Having just about killed myself using a hand rake...... and that was only part of the lawn. Can anyone recommend an electric scarifier for about £100 please.

My online search suggested the Titan from Screwfix was the go to model but it appears they no longer sell it. B&Q do a Mac Allister which seems OK from the reviews other than you can't appear to get replacement tines / spares

So any suggestions please. I don't mind hiking the budget a bit but don't want to go mad for something that will only get used twice a year 

Sent from my SM-T800 using Tapatalk


----------



## bigalc (Aug 7, 2014)

https://www.homebase.co.uk/qualcast-1300w-electric-scarifier-and-raker_p314230

This is what I use and recommend from homebase and only £69


----------



## percymon (Jun 27, 2007)

The Titan was a clone , lots of other ones about which are 95% the same - all had the same small collection bag , but slightly different motor ratings.

I think one brand was Cobra, still available from gardenlines, as well as one called Handy which looks very similar


----------



## 91davidw (May 6, 2006)

I have the Mac Allister scarifier 1800 and it's been great, have the lawn mower to and was able to get a new blade for it, so you can get spares. 

Cheers 
David


----------



## pxr5 (Feb 13, 2012)

I've got the MacAllister from B&Q too. Really good and powerful. Like all scarifiers, the bag is a waste of time though as it fills in seconds. If you get one, be careful with the height settings. I set mine at the highest (1 iirc) and it basically ploughed my lawn. I then set it to transit mode and lowered it until raking just enough to pull out the moss and rubbish.


----------



## Taxboy (Aug 23, 2006)

Thanks for all the recommendations much appreciated. I'll try and get sorted this weekend. For all the lawn experts out there just to confirm this is what I need to do to get maximum benefit ?

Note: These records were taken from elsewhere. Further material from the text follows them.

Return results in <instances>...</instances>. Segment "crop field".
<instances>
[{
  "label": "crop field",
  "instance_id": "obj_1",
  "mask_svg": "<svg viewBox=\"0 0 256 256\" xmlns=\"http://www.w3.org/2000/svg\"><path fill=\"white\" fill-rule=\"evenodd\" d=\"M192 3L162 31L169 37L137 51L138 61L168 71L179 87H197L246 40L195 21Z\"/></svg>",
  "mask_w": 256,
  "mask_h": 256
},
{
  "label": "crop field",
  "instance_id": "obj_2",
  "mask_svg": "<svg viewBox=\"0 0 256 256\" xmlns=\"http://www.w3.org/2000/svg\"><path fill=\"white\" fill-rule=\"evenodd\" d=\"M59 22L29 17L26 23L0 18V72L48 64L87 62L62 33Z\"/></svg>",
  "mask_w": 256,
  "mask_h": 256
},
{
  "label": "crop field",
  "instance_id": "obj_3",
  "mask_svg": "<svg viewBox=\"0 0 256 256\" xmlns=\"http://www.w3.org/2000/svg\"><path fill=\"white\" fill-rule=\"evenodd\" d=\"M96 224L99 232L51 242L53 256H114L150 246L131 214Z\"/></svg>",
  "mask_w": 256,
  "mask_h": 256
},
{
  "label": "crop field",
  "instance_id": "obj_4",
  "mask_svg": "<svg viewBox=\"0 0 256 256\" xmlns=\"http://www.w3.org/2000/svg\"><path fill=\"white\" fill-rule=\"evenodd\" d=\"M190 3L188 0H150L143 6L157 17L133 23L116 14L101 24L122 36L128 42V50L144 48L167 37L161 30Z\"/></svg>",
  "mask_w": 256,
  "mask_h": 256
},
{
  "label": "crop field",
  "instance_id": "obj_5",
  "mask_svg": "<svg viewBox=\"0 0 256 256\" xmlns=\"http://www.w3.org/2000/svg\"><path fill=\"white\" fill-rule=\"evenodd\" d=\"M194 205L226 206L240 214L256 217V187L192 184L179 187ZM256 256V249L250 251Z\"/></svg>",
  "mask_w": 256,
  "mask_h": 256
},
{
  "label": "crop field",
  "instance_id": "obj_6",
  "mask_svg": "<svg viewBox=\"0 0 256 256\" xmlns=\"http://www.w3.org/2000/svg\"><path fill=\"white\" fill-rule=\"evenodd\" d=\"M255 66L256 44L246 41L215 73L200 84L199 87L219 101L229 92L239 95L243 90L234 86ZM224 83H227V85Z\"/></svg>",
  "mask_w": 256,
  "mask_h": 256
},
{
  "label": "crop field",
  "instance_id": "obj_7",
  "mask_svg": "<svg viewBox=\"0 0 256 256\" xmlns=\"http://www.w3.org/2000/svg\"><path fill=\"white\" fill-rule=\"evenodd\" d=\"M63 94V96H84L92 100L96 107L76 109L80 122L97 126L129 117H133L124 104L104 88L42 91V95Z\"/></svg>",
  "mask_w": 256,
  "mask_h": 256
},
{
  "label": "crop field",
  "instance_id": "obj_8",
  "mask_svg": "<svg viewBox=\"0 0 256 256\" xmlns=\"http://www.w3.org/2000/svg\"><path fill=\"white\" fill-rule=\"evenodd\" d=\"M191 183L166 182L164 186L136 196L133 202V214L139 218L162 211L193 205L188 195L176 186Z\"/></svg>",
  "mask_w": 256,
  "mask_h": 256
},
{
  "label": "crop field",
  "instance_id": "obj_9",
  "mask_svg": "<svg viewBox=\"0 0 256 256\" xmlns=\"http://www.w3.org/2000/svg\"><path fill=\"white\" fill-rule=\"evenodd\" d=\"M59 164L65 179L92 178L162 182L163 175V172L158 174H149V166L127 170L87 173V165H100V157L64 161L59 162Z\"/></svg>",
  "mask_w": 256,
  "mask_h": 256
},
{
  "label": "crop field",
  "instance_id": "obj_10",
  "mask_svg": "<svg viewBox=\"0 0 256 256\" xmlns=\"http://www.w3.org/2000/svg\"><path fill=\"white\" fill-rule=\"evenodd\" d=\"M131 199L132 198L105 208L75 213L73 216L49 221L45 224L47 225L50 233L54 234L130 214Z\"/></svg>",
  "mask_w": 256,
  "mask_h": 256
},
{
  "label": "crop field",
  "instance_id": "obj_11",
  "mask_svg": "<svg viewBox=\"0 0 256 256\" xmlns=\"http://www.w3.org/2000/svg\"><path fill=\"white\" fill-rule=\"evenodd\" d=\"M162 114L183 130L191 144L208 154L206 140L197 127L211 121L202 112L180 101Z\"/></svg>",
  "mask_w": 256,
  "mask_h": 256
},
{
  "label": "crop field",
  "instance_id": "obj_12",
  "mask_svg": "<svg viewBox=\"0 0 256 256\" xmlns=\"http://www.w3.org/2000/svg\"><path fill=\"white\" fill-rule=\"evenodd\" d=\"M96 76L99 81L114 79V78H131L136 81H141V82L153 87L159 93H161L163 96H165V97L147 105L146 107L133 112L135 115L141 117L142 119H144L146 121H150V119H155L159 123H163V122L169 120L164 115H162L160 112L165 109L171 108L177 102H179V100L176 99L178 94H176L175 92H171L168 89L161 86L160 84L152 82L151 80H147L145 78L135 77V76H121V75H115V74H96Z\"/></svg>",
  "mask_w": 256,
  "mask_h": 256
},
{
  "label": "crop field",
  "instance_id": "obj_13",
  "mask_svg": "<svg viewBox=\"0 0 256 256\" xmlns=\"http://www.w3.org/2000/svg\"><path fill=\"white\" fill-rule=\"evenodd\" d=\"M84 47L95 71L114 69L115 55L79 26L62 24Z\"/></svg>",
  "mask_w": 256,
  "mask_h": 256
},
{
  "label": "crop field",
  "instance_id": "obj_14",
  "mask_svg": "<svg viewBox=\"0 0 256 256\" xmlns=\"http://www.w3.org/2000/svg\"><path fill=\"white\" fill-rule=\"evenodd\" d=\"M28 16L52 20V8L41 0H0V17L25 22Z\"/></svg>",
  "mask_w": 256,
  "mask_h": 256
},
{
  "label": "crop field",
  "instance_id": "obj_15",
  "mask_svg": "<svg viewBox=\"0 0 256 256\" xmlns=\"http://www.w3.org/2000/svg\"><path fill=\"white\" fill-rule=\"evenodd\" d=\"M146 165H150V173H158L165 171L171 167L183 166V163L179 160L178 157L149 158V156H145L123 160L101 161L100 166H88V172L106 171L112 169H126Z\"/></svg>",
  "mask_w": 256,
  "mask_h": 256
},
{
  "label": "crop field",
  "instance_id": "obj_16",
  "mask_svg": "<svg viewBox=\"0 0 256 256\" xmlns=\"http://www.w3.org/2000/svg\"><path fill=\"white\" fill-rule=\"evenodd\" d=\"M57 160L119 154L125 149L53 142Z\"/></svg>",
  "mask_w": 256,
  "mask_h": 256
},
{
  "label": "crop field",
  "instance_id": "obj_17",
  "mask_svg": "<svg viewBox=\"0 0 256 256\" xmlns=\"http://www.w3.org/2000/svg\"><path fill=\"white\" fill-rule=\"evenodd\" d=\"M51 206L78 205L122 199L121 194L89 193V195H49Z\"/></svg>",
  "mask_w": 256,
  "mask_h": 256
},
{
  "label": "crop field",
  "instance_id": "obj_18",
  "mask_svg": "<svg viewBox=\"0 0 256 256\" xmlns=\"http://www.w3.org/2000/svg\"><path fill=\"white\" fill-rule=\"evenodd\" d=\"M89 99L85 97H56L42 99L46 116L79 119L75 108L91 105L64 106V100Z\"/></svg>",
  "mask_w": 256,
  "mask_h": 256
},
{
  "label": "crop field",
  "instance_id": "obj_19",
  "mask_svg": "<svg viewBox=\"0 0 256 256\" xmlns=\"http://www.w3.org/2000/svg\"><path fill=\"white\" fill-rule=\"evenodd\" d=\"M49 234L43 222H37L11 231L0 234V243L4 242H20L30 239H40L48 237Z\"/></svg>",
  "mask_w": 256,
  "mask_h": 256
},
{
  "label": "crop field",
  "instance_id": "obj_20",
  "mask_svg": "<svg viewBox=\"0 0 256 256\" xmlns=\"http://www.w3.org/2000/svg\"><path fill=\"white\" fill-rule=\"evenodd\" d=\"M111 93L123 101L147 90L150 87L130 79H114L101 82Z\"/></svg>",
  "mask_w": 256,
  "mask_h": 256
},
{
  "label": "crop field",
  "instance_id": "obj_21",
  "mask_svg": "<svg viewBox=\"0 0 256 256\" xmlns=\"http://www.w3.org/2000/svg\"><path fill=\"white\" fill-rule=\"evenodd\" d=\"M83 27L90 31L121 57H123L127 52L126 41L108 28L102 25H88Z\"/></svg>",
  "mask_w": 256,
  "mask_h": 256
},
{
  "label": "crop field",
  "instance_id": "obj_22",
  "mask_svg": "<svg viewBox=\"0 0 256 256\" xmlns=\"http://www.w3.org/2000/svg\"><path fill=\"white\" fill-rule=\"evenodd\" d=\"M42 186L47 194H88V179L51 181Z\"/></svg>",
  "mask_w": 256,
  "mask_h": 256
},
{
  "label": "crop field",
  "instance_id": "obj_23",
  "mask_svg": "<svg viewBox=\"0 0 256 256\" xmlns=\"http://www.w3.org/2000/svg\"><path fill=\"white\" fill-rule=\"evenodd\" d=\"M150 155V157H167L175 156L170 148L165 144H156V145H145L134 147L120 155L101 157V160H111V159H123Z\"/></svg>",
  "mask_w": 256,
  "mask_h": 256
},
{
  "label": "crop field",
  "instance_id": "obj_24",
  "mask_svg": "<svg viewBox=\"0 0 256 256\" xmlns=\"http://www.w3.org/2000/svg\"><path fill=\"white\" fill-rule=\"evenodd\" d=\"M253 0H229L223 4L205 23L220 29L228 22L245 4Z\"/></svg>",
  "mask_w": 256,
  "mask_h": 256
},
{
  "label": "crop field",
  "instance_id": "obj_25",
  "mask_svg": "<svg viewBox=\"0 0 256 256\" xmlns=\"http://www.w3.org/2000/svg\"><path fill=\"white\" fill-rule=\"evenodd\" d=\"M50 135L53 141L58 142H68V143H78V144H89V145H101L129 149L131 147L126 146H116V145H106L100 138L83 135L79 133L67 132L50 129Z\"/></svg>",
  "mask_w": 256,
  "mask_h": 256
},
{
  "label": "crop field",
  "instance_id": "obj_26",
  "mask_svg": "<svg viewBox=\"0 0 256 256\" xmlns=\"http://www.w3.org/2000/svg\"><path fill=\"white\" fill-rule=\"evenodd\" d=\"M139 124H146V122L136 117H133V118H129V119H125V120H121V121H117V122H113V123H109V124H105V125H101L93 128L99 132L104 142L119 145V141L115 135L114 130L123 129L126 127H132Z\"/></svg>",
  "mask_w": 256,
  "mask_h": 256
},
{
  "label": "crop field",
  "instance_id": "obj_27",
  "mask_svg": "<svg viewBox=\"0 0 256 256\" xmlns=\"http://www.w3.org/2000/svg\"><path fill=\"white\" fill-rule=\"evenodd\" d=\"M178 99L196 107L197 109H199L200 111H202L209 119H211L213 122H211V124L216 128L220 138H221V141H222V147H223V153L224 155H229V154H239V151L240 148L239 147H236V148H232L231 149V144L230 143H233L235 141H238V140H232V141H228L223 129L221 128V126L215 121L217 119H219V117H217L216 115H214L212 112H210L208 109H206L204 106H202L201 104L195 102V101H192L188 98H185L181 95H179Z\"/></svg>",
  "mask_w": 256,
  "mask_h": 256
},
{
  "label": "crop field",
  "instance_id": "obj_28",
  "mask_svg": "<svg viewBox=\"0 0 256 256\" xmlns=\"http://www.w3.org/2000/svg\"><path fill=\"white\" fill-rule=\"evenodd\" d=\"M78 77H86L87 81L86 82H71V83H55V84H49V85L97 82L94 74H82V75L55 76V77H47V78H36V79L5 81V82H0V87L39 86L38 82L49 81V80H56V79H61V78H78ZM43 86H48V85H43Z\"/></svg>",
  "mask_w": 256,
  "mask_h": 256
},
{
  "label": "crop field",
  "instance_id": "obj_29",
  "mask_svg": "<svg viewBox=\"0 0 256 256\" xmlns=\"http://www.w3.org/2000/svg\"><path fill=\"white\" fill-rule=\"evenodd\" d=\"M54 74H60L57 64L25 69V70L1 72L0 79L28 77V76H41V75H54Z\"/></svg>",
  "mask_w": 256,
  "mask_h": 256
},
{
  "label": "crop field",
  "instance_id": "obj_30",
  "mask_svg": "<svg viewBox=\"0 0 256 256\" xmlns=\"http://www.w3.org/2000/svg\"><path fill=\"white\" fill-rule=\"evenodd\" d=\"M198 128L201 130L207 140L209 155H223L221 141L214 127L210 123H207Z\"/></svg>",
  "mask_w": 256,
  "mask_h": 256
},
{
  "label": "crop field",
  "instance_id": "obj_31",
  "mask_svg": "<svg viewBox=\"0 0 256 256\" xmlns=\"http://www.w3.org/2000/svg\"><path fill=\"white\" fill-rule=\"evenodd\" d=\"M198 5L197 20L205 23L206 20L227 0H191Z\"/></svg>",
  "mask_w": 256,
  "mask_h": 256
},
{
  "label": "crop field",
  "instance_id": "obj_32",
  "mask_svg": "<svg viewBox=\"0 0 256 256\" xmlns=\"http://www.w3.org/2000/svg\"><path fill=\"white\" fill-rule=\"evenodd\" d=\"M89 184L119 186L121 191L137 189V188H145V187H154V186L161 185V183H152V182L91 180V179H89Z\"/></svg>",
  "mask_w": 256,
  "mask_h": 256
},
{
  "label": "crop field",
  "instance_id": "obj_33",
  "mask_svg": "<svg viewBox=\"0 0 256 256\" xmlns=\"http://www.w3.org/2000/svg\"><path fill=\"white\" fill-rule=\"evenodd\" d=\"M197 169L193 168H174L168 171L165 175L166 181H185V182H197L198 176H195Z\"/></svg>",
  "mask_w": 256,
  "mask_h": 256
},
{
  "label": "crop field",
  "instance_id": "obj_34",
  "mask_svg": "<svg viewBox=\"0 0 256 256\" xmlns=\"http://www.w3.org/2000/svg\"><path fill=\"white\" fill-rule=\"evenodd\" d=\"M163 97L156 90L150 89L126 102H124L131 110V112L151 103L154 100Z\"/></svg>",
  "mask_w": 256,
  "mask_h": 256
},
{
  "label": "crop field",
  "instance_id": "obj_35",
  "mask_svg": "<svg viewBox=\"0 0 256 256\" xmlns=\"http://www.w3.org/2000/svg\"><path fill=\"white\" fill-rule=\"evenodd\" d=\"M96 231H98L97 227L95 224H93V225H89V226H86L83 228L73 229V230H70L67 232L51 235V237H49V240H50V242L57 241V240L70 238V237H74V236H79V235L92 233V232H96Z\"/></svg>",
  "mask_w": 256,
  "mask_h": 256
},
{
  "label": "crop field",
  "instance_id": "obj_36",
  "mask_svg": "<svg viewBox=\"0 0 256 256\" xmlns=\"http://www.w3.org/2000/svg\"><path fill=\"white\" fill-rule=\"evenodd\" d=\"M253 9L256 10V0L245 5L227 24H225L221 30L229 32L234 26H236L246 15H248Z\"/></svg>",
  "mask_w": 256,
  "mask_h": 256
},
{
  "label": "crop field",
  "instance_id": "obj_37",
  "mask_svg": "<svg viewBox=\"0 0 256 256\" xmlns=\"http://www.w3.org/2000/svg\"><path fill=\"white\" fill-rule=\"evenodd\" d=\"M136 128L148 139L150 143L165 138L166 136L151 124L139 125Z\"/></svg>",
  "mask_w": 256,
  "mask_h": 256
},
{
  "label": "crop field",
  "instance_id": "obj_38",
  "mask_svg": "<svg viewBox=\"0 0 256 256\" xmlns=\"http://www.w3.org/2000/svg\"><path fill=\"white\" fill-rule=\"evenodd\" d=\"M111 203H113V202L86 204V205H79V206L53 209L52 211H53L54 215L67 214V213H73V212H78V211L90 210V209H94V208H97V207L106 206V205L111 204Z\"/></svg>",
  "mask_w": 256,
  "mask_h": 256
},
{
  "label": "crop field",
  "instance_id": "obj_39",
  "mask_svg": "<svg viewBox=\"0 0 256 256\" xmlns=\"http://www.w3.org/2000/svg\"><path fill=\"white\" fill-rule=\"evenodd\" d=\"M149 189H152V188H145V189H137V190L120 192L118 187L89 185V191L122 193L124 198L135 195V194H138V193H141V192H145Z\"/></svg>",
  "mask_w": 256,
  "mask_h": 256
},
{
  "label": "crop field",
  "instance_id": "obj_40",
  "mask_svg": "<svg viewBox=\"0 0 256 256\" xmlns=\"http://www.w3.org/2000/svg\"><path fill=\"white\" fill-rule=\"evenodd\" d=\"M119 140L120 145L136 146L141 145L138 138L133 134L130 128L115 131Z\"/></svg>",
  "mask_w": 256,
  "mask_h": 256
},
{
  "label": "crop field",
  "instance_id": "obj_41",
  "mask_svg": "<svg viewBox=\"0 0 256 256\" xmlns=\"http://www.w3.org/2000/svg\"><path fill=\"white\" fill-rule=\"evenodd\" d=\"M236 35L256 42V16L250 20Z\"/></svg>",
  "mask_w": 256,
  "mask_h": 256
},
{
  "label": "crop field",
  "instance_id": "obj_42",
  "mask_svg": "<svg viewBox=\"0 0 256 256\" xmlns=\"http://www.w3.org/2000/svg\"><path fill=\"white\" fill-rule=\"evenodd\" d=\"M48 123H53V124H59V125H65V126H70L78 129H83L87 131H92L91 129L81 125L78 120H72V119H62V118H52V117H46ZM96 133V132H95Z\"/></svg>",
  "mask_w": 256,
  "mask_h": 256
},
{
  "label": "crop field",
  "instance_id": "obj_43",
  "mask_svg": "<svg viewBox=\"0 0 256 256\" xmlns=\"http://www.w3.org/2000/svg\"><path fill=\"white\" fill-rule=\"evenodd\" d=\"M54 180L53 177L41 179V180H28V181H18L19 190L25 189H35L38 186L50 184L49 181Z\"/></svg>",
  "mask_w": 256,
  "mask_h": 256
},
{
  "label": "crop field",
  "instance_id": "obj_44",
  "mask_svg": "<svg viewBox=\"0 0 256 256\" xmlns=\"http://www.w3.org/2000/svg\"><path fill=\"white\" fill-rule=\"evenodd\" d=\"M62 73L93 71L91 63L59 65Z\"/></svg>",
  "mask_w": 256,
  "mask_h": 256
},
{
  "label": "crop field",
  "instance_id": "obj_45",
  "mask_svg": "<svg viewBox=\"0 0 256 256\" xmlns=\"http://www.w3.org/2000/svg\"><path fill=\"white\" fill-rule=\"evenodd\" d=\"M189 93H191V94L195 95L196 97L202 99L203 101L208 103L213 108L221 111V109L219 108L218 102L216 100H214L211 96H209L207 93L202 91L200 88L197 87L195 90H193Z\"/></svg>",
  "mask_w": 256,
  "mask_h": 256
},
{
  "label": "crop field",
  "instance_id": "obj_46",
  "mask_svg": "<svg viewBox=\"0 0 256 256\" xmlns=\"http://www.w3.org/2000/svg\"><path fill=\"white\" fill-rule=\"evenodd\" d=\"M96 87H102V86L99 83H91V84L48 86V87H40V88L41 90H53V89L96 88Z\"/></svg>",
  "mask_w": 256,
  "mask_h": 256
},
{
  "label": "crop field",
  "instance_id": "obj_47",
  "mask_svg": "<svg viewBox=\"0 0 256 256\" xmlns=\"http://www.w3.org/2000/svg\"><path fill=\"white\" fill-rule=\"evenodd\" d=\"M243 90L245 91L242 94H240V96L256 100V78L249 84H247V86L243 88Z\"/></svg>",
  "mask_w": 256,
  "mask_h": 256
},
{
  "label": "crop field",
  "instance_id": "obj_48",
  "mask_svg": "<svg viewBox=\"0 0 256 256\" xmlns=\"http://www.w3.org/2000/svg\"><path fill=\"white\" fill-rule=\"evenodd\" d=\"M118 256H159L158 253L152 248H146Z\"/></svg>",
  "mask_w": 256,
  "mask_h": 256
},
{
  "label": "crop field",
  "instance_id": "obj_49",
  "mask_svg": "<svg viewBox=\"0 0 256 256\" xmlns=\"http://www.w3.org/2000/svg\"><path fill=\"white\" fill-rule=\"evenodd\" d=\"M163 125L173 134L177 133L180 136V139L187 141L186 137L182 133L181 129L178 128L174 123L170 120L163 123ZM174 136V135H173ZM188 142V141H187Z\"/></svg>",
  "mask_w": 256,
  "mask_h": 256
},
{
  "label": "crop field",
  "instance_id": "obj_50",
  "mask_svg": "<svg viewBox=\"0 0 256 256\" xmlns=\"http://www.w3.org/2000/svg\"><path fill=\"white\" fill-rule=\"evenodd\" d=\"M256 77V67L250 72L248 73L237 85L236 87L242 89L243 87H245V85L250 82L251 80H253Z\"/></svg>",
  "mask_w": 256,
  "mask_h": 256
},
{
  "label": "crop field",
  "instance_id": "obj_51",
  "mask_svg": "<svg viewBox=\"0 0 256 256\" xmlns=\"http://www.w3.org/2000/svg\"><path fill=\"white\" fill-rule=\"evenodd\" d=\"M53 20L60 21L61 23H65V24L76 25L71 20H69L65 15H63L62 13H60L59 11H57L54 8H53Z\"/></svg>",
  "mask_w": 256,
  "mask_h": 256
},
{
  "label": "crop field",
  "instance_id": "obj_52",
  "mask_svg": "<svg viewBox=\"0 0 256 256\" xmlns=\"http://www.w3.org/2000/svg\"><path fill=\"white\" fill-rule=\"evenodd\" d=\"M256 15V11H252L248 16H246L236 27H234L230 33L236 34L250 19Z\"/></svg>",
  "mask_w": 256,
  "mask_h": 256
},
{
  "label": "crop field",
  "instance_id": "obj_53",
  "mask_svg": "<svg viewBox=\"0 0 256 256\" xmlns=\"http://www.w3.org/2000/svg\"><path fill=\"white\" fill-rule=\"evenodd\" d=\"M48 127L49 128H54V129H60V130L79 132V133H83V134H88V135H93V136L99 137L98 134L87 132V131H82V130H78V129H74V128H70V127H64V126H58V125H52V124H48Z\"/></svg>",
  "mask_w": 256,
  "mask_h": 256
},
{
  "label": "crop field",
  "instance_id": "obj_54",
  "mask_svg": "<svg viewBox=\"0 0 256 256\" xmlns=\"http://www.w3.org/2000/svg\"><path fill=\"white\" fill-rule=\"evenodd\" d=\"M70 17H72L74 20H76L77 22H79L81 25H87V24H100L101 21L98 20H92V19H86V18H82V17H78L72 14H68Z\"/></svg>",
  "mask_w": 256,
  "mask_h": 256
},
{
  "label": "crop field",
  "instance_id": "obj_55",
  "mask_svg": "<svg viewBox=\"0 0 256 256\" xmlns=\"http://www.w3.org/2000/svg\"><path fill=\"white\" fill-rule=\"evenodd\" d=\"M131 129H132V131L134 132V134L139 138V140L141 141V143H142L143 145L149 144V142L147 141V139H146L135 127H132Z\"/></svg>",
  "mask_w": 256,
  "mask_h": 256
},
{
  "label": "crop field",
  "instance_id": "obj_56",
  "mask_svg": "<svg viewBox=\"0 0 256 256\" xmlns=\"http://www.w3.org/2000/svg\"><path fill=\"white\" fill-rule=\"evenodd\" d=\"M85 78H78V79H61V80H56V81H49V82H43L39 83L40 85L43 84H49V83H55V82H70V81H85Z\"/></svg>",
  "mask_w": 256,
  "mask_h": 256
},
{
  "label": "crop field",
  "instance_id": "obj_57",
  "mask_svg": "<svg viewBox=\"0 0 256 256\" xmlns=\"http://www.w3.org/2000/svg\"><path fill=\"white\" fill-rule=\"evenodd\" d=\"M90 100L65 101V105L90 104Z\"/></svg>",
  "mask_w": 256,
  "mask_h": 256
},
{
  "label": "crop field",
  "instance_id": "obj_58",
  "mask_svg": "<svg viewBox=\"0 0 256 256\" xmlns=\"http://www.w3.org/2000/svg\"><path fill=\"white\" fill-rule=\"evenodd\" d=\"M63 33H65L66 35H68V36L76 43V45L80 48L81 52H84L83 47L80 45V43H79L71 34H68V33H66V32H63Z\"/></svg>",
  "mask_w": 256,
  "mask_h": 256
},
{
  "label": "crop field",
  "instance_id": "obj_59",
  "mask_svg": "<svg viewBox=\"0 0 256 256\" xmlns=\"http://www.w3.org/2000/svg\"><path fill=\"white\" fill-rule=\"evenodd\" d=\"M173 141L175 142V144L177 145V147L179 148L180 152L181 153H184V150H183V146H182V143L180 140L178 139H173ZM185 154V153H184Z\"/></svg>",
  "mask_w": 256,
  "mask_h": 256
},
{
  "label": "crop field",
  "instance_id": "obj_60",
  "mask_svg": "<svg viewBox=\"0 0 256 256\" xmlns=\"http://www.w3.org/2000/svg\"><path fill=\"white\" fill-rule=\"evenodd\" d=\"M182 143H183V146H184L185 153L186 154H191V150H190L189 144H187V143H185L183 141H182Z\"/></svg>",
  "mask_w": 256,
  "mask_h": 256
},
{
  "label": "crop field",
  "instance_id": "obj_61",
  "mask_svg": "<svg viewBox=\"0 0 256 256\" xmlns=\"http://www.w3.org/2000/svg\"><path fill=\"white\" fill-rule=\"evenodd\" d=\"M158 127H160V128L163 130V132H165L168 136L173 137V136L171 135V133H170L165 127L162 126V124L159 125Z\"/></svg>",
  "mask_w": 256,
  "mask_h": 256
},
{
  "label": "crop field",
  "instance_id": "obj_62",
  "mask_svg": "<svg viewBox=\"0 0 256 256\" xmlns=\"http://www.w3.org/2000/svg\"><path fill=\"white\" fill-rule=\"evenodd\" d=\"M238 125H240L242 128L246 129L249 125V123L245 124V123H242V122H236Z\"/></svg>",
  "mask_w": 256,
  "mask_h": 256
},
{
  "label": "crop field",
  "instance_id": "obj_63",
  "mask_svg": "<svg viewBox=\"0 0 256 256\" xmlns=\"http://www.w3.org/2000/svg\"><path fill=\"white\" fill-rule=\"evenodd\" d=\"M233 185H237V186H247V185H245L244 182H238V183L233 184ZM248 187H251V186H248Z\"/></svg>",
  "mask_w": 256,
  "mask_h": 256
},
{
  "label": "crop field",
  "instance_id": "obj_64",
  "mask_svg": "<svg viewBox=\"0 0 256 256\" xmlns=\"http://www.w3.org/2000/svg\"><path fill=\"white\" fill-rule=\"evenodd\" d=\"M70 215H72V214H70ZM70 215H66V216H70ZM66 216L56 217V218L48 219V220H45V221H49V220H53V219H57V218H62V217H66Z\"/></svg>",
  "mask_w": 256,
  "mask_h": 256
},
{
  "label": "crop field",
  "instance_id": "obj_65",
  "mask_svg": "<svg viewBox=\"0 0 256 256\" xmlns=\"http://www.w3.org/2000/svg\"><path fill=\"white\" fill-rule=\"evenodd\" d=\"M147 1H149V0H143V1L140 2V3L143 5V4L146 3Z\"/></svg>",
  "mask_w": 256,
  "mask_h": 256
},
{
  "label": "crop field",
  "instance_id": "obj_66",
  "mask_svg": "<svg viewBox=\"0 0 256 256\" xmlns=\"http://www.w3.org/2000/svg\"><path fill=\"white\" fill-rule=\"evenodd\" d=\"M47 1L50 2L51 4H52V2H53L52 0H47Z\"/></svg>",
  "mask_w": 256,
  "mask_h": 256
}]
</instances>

1. Cut lawn and dig out any perennial weeds
2. Scarifying
3. Seed the lawn
4. Apply autumn fertiliser. Can 3 and 4 be done consecutively or do I need to wait for the seed to take



Sent from my SM-T800 using Tapatalk


----------



## stealthwolf (Sep 24, 2008)

Yup you can seed and feed at the same time. I would add in moss killer between scarifying and seeding (and leave 3-4 days before seeding).


----------